Sohbet bitip kalkma vakti geldiğinde bir buruklukla tekrar o pamuk ellerinden öpüp çıktık evden.
Sokağa çıktığımızda yanımdaki arkadaşların sohbetten kendilerine yönelik, birebir aldıkları nasihatleri, uyarıları söylemeleri ve benim de kendi hisseme aldığım öğütler…
Sanki nokta atışı yapmıştı Bıçakçı Dede.
Sonrasında Rabbime o gün o ziyareti bize nasip ettiği için defalarda şükrettim.
Şu fani dünyada ayaklarımızın bizleri doğru yerlere götürmesi duasıyla, Bıçakçı Dede ve eşinin makamı Cennet olsun. Rabbim rahmetiyle muamele etsin inşallah.
Fatma Rana Çerçi Hanımefendi Çankırı'da öğretmen olarak görev yapıyor...
Bıçakçı Dede ile yaptığı görüşmeyi YEDİİKLİM Dergisinde yayınlamış. Bu görüşmeyle ilgili Dünya Bizim web sayfasında yer alan Şakir Kurtulmuş'un "Bıçakçı Dedelere çok ihtiyacımız var!" başlıklı yazısını mutlaka okuyun.
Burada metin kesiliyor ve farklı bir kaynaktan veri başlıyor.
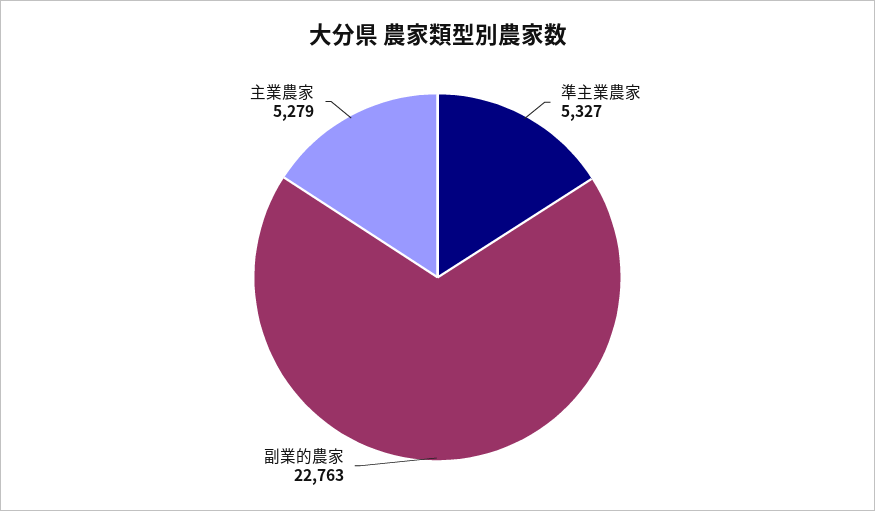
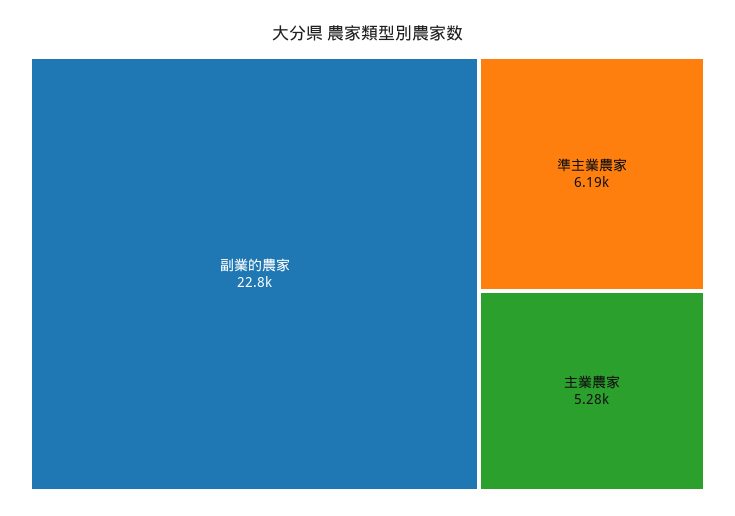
  {
-   "準主業農家": 5327,
+   "準主業農家": 6190,
    "副業的農家": 22763,
    "主業農家": 5279
  }

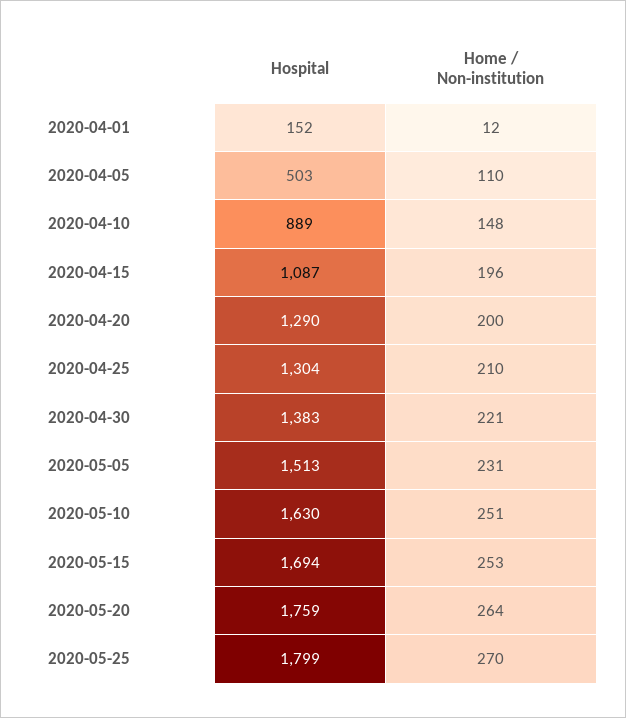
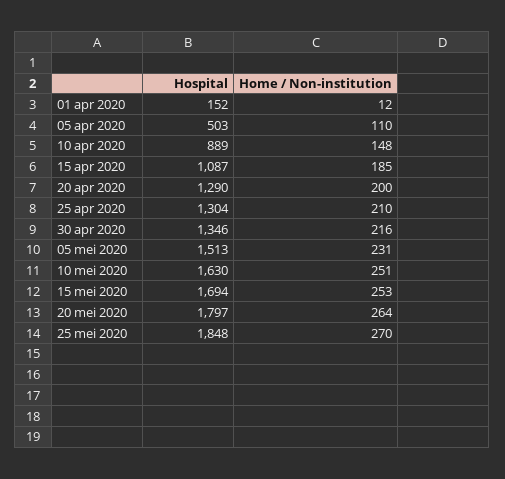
  {
    "Hospital": {
      "2020-04-01": 152,
      "2020-04-05": 503,
      "2020-04-10": 889,
      "2020-04-15": 1087,
      "2020-04-20": 1290,
      "2020-04-25": 1304,
-     "2020-04-30": 1383,
+     "2020-04-30": 1346,
      "2020-05-05": 1513,
      "2020-05-10": 1630,
      "2020-05-15": 1694,
-     "2020-05-20": 1759,
+     "2020-05-20": 1797,
-     "2020-05-25": 1799
+     "2020-05-25": 1848
    },
    "Home / Non-institution": {
      "2020-04-01": 12,
      "2020-04-05": 110,
      "2020-04-10": 148,
-     "2020-04-15": 196,
+     "2020-04-15": 185,
      "2020-04-20": 200,
      "2020-04-25": 210,
-     "2020-04-30": 221,
+     "2020-04-30": 216,
      "2020-05-05": 231,
      "2020-05-10": 251,
      "2020-05-15": 253,
      "2020-05-20": 264,
      "2020-05-25": 270
    }
  }

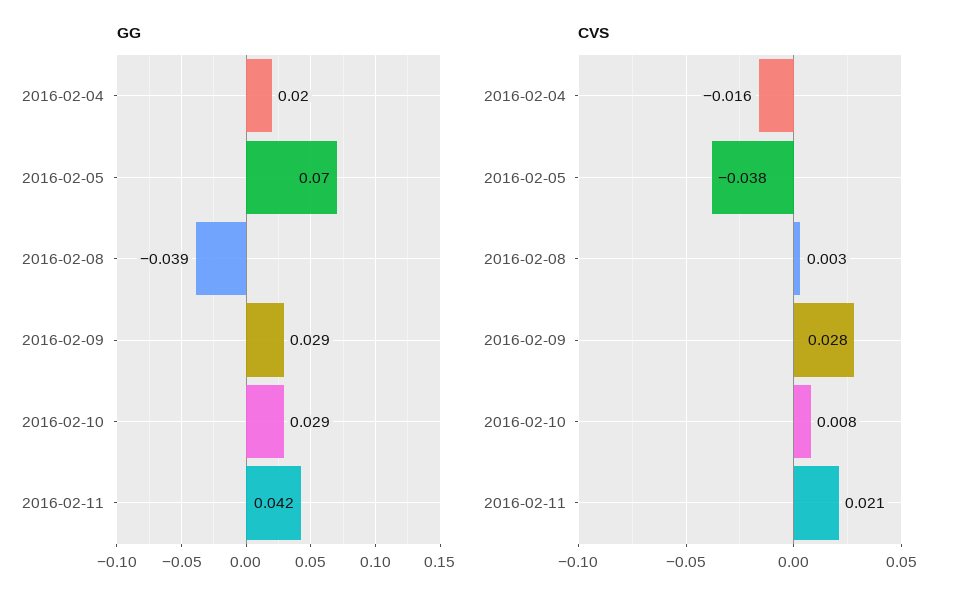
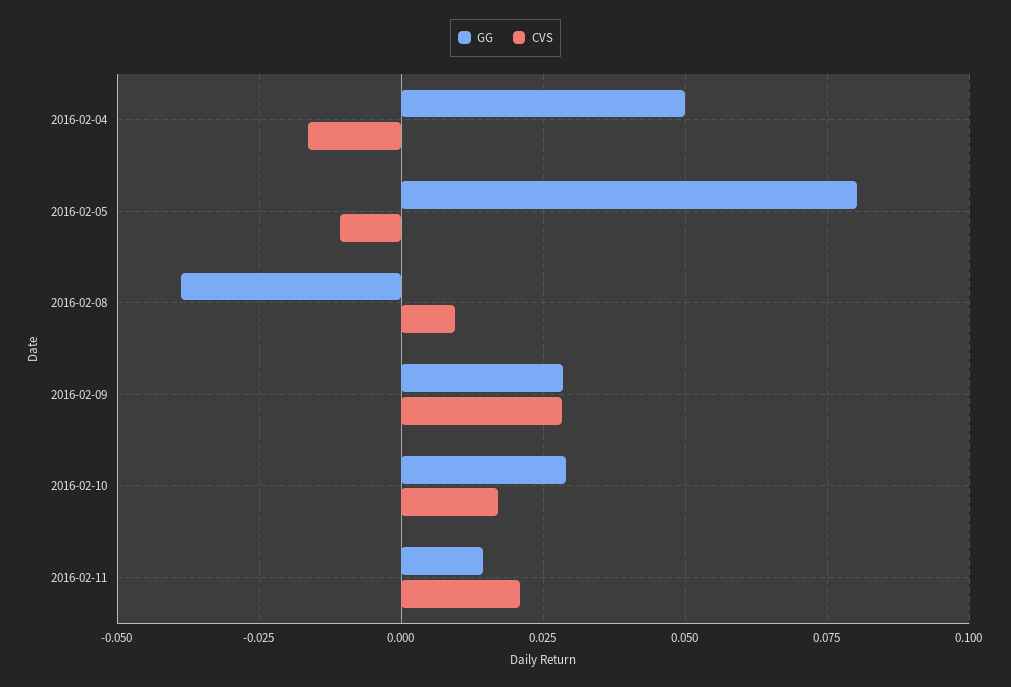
  {
    "GG": {
-     "2016-02-04": 0.02,
+     "2016-02-04": 0.05,
-     "2016-02-05": 0.07,
+     "2016-02-05": 0.08,
      "2016-02-08": -0.039,
      "2016-02-09": 0.029,
      "2016-02-10": 0.029,
-     "2016-02-11": 0.042
+     "2016-02-11": 0.015
    },
    "CVS": {
      "2016-02-04": -0.016,
-     "2016-02-05": -0.038,
+     "2016-02-05": -0.01,
-     "2016-02-08": 0.003,
+     "2016-02-08": 0.01,
      "2016-02-09": 0.028,
-     "2016-02-10": 0.008,
+     "2016-02-10": 0.0175,
      "2016-02-11": 0.021
    }
  }

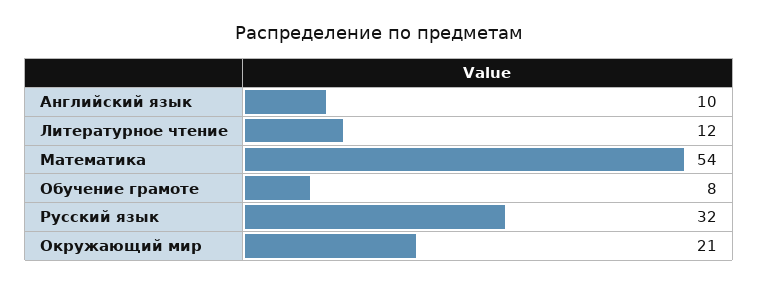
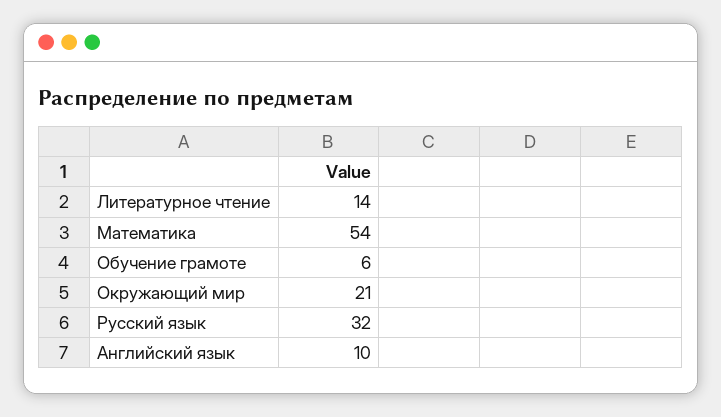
  {
    "Английский язык": 10,
-   "Литературное чтение": 12,
+   "Литературное чтение": 14,
    "Математика": 54,
-   "Обучение грамоте": 8,
+   "Обучение грамоте": 6,
    "Русский язык": 32,
    "Окружающий мир": 21
  }

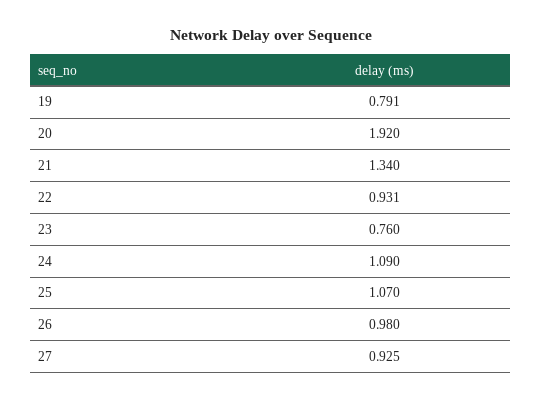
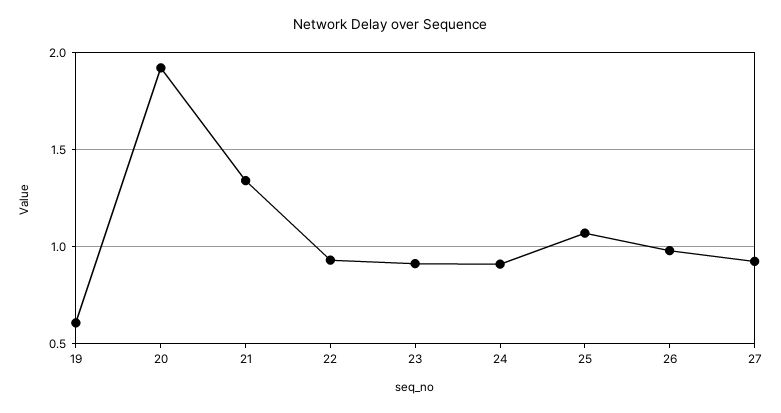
  {
-   "19": 0.791,
+   "19": 0.6,
    "20": 1.92,
    "21": 1.34,
    "22": 0.931,
-   "23": 0.76,
+   "23": 0.9,
-   "24": 1.09,
+   "24": 0.9,
    "25": 1.07,
    "26": 0.98,
    "27": 0.925
  }

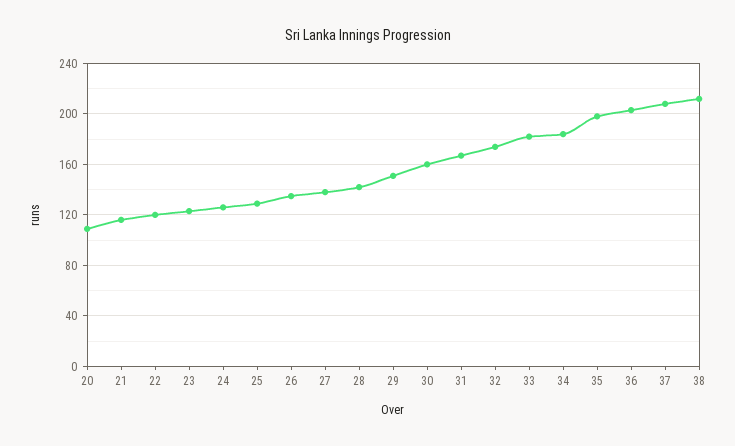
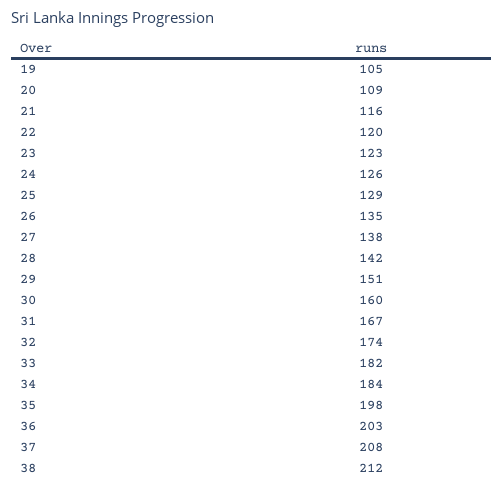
  {
    "20": 109,
    "21": 116,
    "22": 120,
    "23": 123,
    "24": 126,
    "25": 129,
    "26": 135,
    "27": 138,
    "28": 142,
    "29": 151,
    "30": 160,
    "31": 167,
    "32": 174,
    "33": 182,
    "34": 184,
    "35": 198,
    "36": 203,
    "37": 208,
-   "38": 212
+   "38": 212,
+   "19": 105
  }

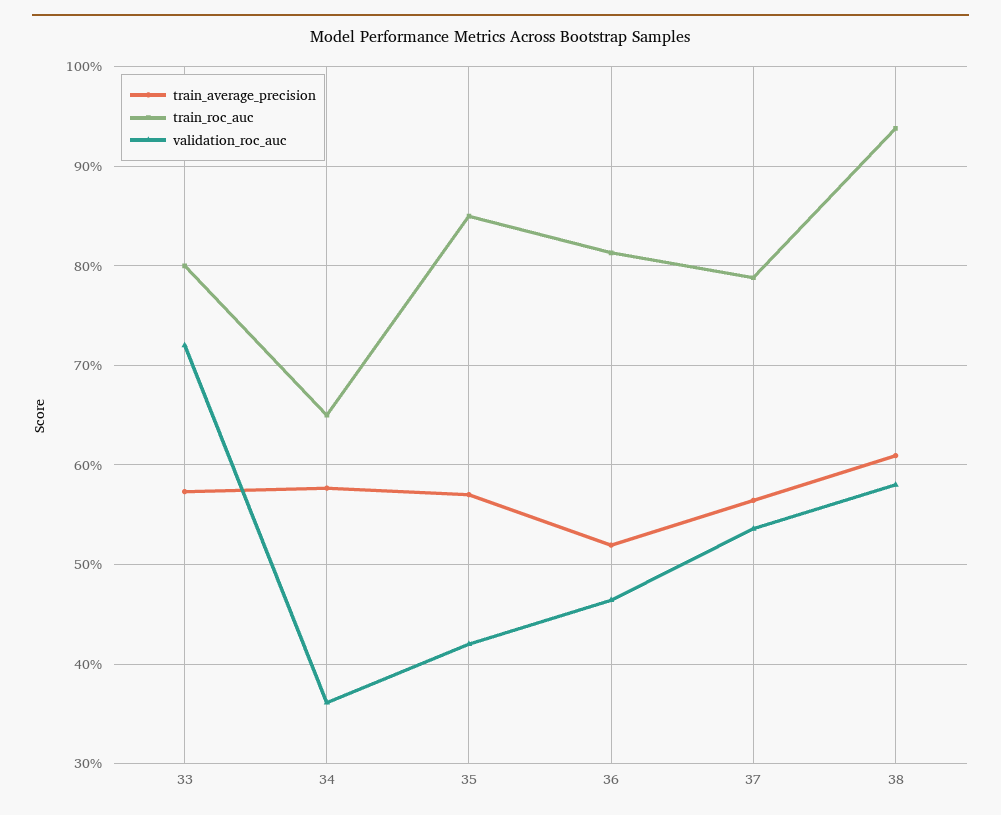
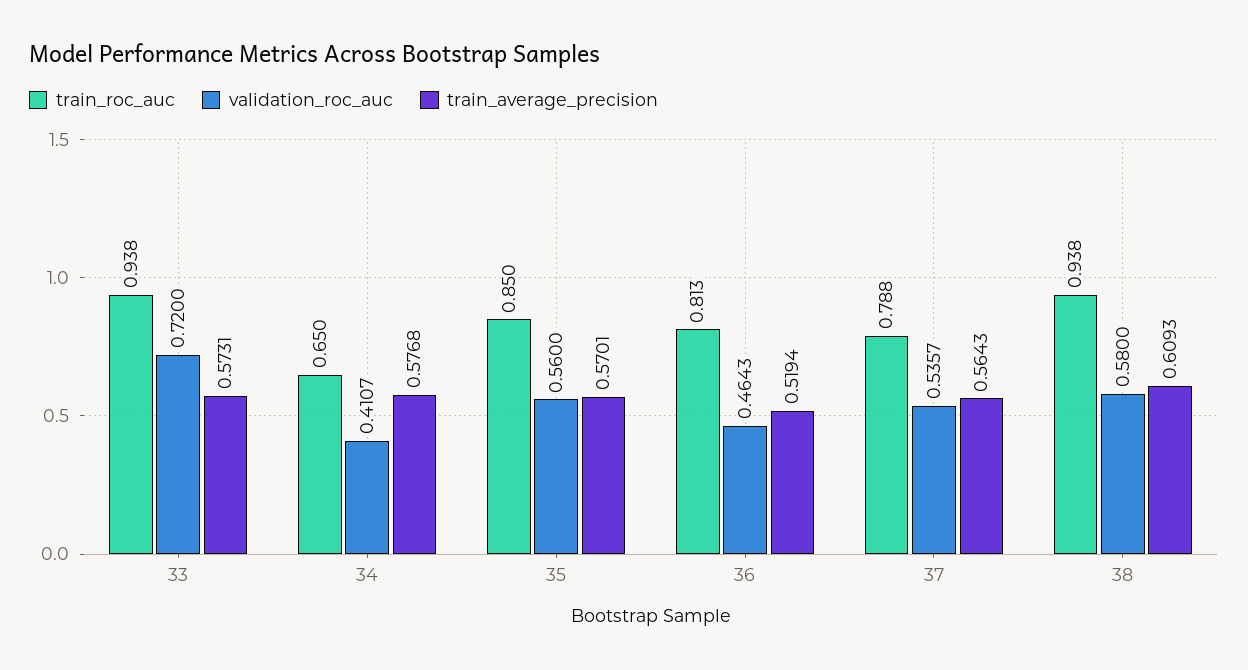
  {
    "train_average_precision": {
      "33": 0.5731,
      "34": 0.5768,
      "35": 0.5701,
      "36": 0.5194,
      "37": 0.5643,
      "38": 0.6093
    },
    "train_roc_auc": {
-     "33": 0.8,
+     "33": 0.938,
      "34": 0.65,
      "35": 0.85,
      "36": 0.813,
      "37": 0.788,
      "38": 0.938
    },
    "validation_roc_auc": {
      "33": 0.72,
-     "34": 0.36,
+     "34": 0.4107,
-     "35": 0.42,
+     "35": 0.56,
      "36": 0.4643,
      "37": 0.5357,
      "38": 0.58
    }
  }

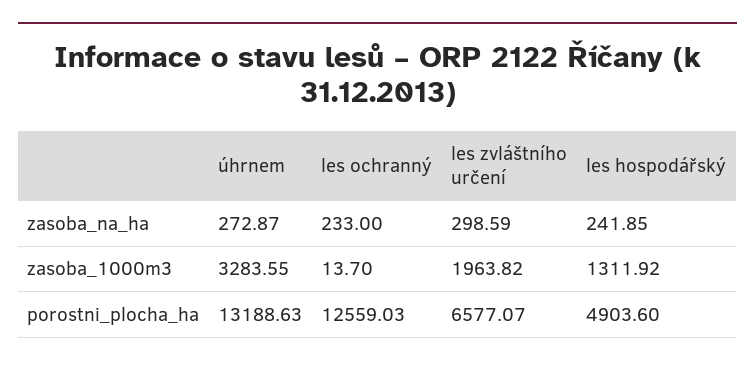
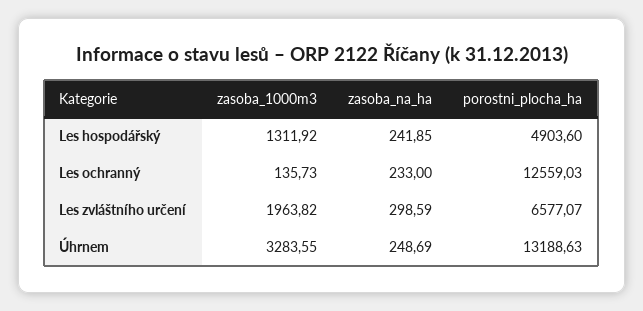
  {
    "úhrnem": {
-     "zasoba_na_ha": 272.87,
+     "zasoba_na_ha": 248.69,
      "zasoba_1000m3": 3283.55,
      "porostni_plocha_ha": 13188.63
    },
    "les ochranný": {
      "zasoba_na_ha": 233,
-     "zasoba_1000m3": 13.7,
+     "zasoba_1000m3": 135.73,
      "porostni_plocha_ha": 12559.03
    },
    "les zvláštního určení": {
      "zasoba_na_ha": 298.59,
      "zasoba_1000m3": 1963.82,
      "porostni_plocha_ha": 6577.07
    },
    "les hospodářský": {
      "zasoba_na_ha": 241.85,
      "zasoba_1000m3": 1311.92,
      "porostni_plocha_ha": 4903.6
    }
  }

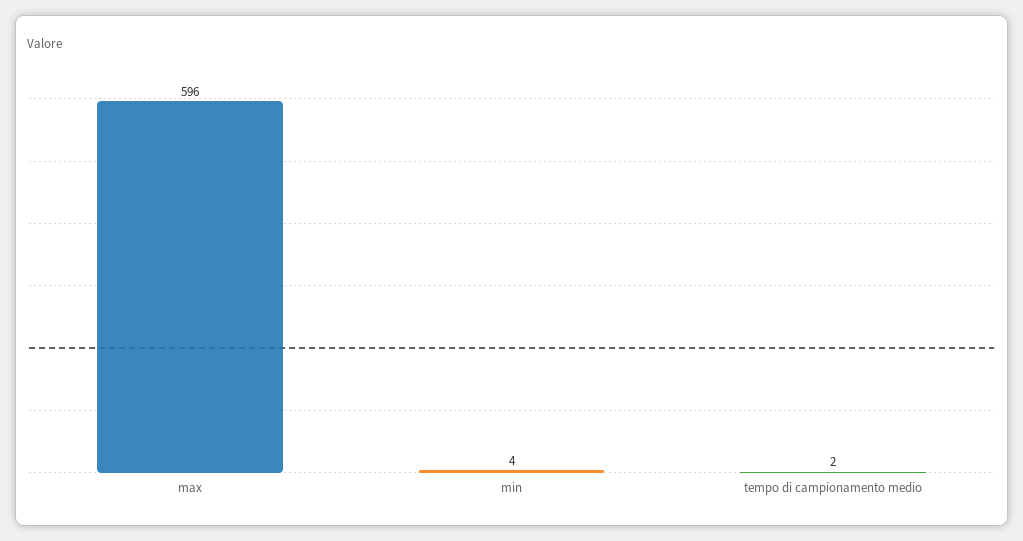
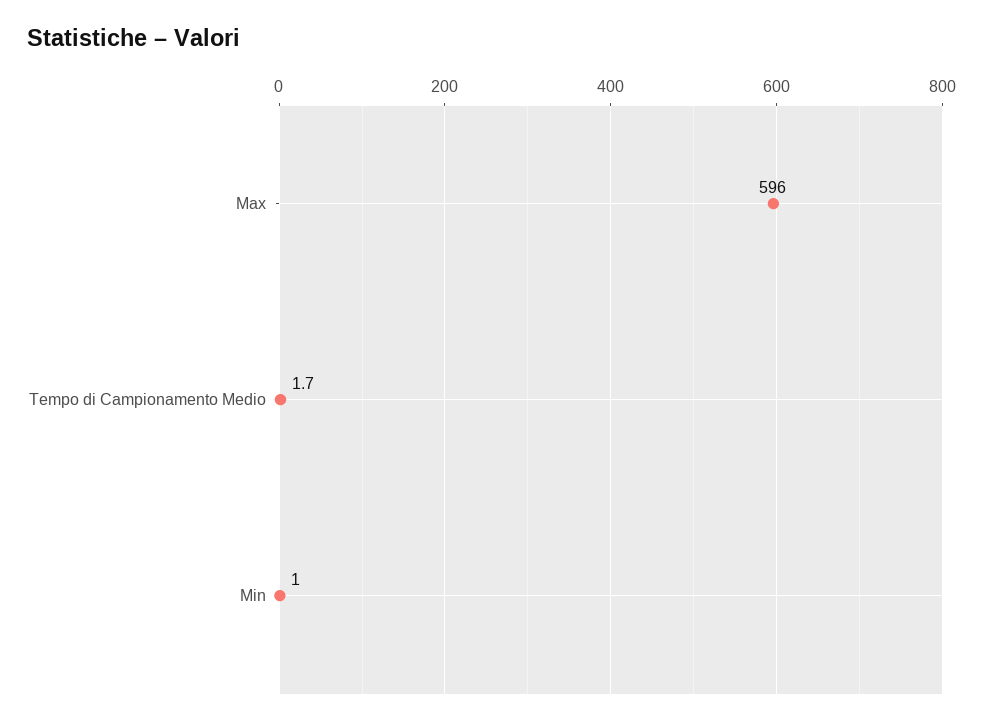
  {
    "max": 596,
-   "min": 4,
+   "min": 1,
    "tempo di campionamento medio": 1.7
  }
www.dunyabizim.com/portre/10898/bicakci-dedelere-cok-ihtiyacimiz-var
---------------------------------------------------------------------------------------------------------------------------
(1)HİLMİ BIYIKLI (Şehit Hv. Uçb. Üçvş.) :
01.06.1947 Tarihinde Çankırı’da dünyaya gelen Hilmi Bıyıklı, Ayşe hanımla evli olup, Uğur İlker adlı bir çocuk babasıdır. 1968 Yılında Hava Uçak Bakım Teknik Okulundan mezun olduktan sonra Hava Kuvvetlerinin çeşitli komutanlıklarında görevlendirilmiştir. 30.08.1974 tarihinde Üst çavuşluğa yükselmiştir. 17.01.1977 Tarihinde Hava Ulaştırma Grup Komutanlığında görevli iken, Hv. Alb. Ruşen Salmanlı yönetimindeki C-47 uçağı ile Eskişehir’den Antalya’ya giderken, Isparta/Sütçüler/Çandır Köyü mevkiinde uçağın dağa çarpması neticesinde şehit olmuştur. Kabri Çankırı Sarı Baba'dadır.